# How Often Should One Contemplate Their Baptism?



## TheThirdandReformedAdam (Apr 2, 2017)

I have been teaching out of Romans 8:13 for the past few weeks, and I have been going over practical steps to take in the fight against sin. So far, we have discussed the role of personal meditation, the Lord's Supper, expository preaching, small and large (church) study/accountability groups, and music. This week, I thought about going over the role of baptism in the fight against sin. I'm simply curious to hear others: How big of a role is the remembering of your baptism supposed to play? I'm sure we are to contemplate our baptism, but, in comparison to the other disciplines I mentioned above, how significant is this practice of remembering our baptism?


----------



## TylerRay (Apr 2, 2017)

Contemplating one's baptism (or as the puritans called it, _improving_ one's baptism) is the primary way that Baptism is used as a means of grace. It should be done frequently. 

Consider these passages:
"Know ye not, that so many of us as were baptized into Jesus Christ were baptized into his death? Therefore we are buried with him by baptism into death: that like as Christ was raised up from the dead by the glory of the Father, even so we also should walk in newness of life" (Rom 6:3,4).

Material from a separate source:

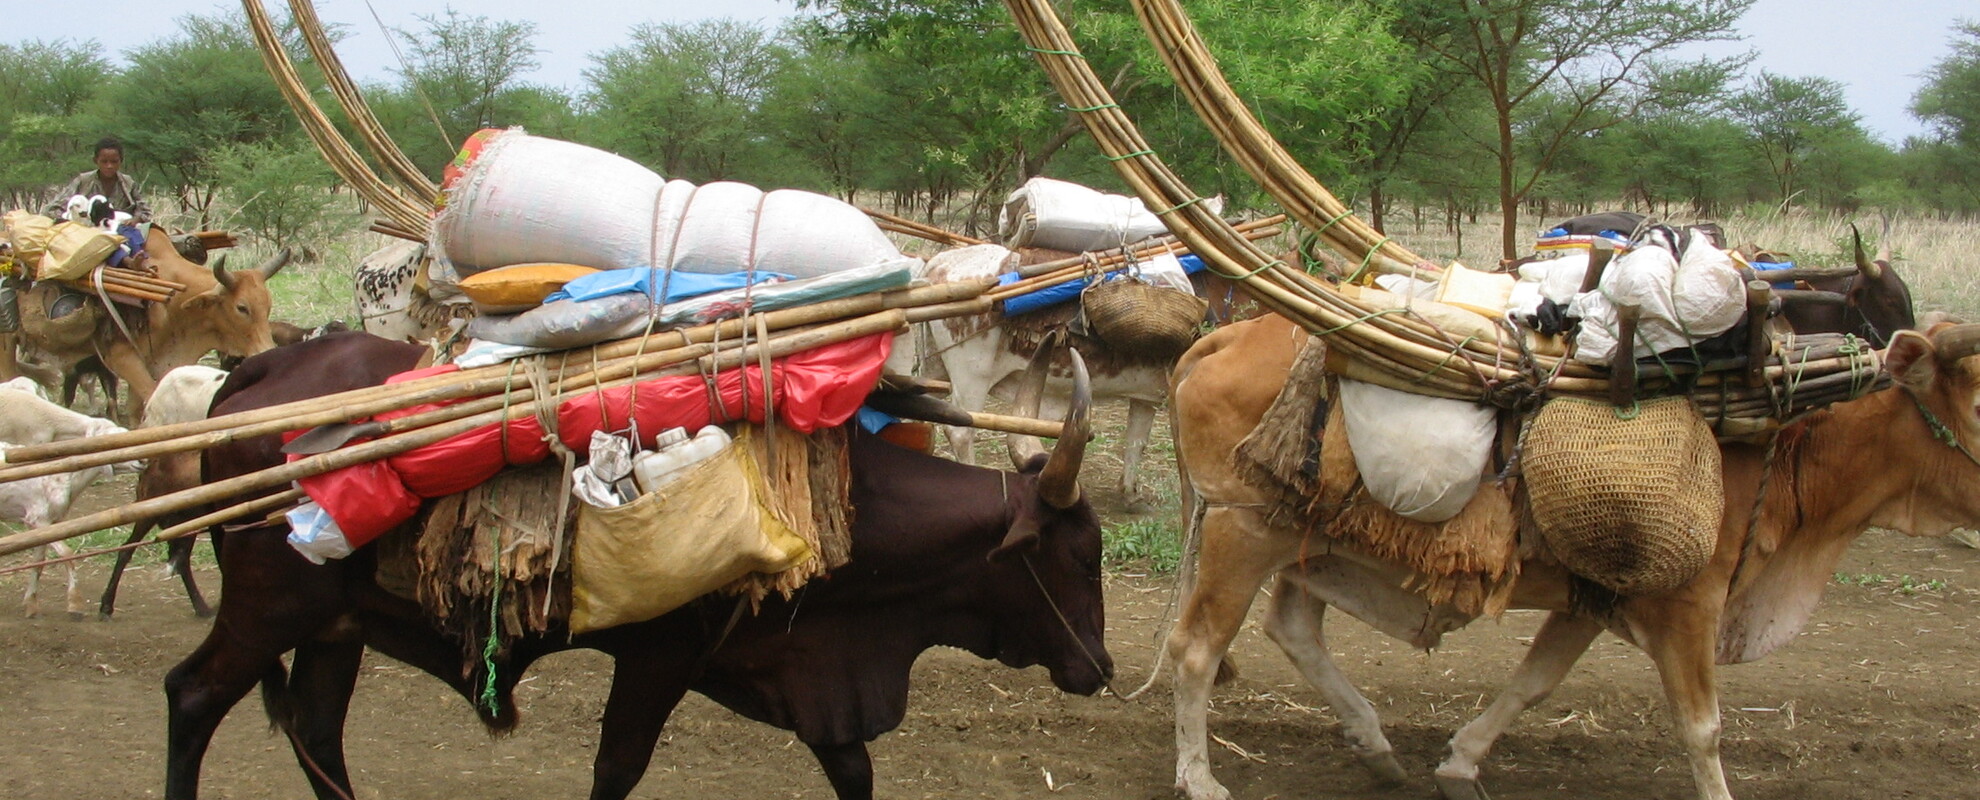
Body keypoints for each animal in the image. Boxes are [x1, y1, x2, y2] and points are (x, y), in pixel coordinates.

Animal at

"For ye are all the children of God by faith in Christ Jesus. For as many of you as have been baptized into Christ have put on Christ. There is neither Jew nor Greek, there is neither bond nor free, there is neither male nor female: for ye are all one in Christ Jesus. And if ye _be_ Christ's, then are ye Abraham's seed, and heirs according to the promise" (Gal 3:26-29).

Larger Catechism 167:


> *Q. 167. How is our baptism to be improved by us?*
> 
> A. The needful but much neglected duty of improving our baptism, is to be performed by us all our life long, especially in the time of temptation, and when we are present at the administration of it to others; by serious and thankful consideration of the nature of it, and of the ends for which Christ instituted it, the privileges and benefits conferred and sealed thereby, and our solemn vow made therein; by being humbled for our sinful defilement, our falling short of, and walking contrary to, the grace of baptism, and our engagements; by growing up to assurance of pardon of sin, and of all other blessings sealed to us in that sacrament; by drawing strength from the death and resurrection of Christ, into whom we are baptized, for the mortifying of sin, and quickening of grace; and by endeavoring to live by faith, to have our conversation in holiness and righteousness, as those that have therein given up their names to Christ; and to walk in brotherly love, as being baptized by the same Spirit into one body.

Reactions: Like 1 | Amen 2


----------



## Hamalas (Apr 2, 2017)

As often as you're tempted!


----------